■ TASK DETAILS ■
Copy everything from the line containing "# Churn Prediction" down to the line containing "- The dependent variable refers to Exited.", both included, character for character.

Saved data entries

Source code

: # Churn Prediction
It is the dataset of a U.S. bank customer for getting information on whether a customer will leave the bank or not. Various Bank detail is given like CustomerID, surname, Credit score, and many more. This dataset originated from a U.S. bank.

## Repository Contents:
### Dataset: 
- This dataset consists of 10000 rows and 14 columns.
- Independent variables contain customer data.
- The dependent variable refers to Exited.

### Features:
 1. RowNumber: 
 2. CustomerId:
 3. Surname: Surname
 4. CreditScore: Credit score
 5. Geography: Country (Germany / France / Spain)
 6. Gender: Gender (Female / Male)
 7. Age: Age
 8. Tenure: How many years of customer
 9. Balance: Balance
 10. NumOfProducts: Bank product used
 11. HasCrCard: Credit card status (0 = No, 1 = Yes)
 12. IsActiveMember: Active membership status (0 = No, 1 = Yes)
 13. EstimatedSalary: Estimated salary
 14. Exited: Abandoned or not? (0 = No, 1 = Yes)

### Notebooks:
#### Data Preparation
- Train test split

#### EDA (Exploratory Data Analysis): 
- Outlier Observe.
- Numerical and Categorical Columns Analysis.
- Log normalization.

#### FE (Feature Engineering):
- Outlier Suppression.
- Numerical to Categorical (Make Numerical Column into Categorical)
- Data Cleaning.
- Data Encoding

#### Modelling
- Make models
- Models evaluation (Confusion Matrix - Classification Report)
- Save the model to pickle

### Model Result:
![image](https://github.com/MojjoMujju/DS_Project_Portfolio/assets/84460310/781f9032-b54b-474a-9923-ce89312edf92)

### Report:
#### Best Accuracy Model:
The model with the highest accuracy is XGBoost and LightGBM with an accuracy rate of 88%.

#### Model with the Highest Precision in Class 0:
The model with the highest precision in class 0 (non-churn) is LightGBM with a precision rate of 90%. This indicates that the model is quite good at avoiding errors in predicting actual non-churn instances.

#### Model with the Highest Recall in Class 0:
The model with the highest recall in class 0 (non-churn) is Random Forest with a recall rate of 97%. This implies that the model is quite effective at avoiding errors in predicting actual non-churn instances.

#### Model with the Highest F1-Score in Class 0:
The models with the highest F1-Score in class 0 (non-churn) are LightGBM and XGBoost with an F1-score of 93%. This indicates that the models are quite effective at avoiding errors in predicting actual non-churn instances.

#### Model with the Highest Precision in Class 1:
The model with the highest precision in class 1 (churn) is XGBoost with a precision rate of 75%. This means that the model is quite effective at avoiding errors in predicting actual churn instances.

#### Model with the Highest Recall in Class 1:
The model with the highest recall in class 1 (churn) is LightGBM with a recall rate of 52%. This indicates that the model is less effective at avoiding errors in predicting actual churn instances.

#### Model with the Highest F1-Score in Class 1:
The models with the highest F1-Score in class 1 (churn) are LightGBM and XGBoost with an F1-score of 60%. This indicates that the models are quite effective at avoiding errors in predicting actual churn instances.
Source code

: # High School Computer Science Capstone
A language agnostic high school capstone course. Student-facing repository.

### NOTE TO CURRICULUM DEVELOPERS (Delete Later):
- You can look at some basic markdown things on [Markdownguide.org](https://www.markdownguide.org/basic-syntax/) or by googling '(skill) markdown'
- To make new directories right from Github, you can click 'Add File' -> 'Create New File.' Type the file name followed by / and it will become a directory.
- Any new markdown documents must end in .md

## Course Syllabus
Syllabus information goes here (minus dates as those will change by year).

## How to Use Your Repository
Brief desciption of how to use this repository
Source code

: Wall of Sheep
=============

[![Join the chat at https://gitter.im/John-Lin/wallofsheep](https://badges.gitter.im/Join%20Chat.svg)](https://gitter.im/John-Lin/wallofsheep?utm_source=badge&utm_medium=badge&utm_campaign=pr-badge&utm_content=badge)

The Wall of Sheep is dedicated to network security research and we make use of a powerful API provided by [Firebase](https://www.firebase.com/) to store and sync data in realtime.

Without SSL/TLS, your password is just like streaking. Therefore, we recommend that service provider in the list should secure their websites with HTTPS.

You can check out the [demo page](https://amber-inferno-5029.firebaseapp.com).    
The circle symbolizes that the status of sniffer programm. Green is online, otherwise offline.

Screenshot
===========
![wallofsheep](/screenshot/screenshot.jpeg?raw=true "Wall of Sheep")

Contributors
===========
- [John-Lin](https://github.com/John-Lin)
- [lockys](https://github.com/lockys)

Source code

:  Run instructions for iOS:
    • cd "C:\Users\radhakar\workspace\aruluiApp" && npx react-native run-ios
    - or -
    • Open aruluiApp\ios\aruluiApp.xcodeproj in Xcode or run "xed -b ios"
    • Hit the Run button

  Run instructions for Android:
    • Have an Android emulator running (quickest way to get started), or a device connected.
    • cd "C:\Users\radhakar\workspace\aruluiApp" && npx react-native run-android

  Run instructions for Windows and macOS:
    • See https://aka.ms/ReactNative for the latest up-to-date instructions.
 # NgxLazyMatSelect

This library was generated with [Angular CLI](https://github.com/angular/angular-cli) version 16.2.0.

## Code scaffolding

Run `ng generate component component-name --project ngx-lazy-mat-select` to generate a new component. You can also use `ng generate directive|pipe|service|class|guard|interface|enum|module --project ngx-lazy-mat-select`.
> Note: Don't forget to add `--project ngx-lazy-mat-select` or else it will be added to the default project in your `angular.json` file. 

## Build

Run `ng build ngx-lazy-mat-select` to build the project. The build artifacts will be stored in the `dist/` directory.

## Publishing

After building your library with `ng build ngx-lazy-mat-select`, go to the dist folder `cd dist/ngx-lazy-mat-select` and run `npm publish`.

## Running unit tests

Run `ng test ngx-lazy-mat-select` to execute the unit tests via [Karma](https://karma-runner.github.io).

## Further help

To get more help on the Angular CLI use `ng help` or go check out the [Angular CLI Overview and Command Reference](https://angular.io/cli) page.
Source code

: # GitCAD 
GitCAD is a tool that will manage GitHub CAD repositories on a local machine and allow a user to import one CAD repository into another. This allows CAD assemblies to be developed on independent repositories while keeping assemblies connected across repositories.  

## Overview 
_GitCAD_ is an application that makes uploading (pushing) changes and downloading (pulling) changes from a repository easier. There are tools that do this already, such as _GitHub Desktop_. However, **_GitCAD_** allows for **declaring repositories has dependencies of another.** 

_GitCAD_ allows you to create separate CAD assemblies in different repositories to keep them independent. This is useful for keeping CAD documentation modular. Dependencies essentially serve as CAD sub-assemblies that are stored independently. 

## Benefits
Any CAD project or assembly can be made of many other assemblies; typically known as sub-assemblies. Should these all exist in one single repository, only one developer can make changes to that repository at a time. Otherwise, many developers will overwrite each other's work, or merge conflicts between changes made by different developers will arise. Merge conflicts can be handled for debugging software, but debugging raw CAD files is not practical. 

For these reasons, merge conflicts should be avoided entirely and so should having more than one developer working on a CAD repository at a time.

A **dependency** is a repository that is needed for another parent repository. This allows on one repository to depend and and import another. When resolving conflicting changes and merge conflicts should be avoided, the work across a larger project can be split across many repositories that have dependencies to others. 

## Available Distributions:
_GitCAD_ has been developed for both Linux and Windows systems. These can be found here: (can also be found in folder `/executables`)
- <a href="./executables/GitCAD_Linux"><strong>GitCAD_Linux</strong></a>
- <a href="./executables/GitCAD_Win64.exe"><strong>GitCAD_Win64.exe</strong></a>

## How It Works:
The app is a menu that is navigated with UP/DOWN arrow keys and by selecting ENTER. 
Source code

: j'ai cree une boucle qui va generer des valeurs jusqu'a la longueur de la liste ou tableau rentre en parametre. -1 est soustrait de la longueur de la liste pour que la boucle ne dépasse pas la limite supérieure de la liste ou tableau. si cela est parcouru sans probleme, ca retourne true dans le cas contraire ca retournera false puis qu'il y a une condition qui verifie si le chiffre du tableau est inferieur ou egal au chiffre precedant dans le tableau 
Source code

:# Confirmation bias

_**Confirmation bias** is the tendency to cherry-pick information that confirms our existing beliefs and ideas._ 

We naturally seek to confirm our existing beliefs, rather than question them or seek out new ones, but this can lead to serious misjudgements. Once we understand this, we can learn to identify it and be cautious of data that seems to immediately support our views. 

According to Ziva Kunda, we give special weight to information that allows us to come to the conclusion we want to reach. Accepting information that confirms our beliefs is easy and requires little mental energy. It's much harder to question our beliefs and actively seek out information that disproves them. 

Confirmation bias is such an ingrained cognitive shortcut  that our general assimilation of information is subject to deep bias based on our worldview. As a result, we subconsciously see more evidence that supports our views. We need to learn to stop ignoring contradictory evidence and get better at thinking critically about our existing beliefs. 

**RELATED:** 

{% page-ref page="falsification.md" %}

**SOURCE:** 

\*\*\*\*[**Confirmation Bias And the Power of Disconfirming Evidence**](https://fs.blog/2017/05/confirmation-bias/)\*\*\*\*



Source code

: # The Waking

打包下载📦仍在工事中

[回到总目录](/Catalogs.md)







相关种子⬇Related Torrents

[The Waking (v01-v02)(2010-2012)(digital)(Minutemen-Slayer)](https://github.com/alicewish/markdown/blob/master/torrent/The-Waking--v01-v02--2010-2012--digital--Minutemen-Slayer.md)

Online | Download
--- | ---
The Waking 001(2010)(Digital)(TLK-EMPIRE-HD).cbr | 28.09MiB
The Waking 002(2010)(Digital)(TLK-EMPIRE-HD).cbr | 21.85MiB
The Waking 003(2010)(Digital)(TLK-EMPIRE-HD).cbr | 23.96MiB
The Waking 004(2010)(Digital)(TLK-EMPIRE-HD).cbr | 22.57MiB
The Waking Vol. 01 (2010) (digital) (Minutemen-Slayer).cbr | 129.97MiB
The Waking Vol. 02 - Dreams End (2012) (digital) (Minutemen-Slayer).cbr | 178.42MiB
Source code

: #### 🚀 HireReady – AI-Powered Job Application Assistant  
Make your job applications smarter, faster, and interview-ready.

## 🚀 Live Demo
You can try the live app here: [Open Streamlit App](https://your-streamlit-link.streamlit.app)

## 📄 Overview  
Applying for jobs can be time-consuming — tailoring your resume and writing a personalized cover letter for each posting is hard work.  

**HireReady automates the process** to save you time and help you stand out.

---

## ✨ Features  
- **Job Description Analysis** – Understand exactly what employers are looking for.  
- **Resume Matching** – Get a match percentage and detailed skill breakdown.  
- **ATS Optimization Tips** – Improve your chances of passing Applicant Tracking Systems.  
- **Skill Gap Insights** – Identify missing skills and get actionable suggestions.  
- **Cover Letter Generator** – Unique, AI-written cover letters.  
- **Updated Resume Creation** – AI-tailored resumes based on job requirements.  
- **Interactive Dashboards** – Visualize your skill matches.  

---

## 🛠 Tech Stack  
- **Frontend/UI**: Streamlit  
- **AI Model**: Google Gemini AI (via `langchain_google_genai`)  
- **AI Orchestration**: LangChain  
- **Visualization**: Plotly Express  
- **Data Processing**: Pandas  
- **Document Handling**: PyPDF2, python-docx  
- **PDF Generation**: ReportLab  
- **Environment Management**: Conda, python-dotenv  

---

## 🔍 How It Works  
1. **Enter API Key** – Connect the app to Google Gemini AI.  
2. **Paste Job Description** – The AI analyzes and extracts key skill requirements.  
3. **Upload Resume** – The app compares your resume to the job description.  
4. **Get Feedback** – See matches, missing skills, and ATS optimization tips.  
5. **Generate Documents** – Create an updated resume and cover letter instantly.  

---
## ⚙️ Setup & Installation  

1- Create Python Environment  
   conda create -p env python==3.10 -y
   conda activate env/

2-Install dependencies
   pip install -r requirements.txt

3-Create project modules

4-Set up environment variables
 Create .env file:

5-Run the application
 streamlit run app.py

■ WRITTEN ANSWER ■
: # Churn Prediction
It is the dataset of a U.S. bank customer for getting information on whether a customer will leave the bank or not. Various Bank detail is given like CustomerID, surname, Credit score, and many more. This dataset originated from a U.S. bank.

## Repository Contents:
### Dataset: 
- This dataset consists of 10000 rows and 14 columns.
- Independent variables contain customer data.
- The dependent variable refers to Exited.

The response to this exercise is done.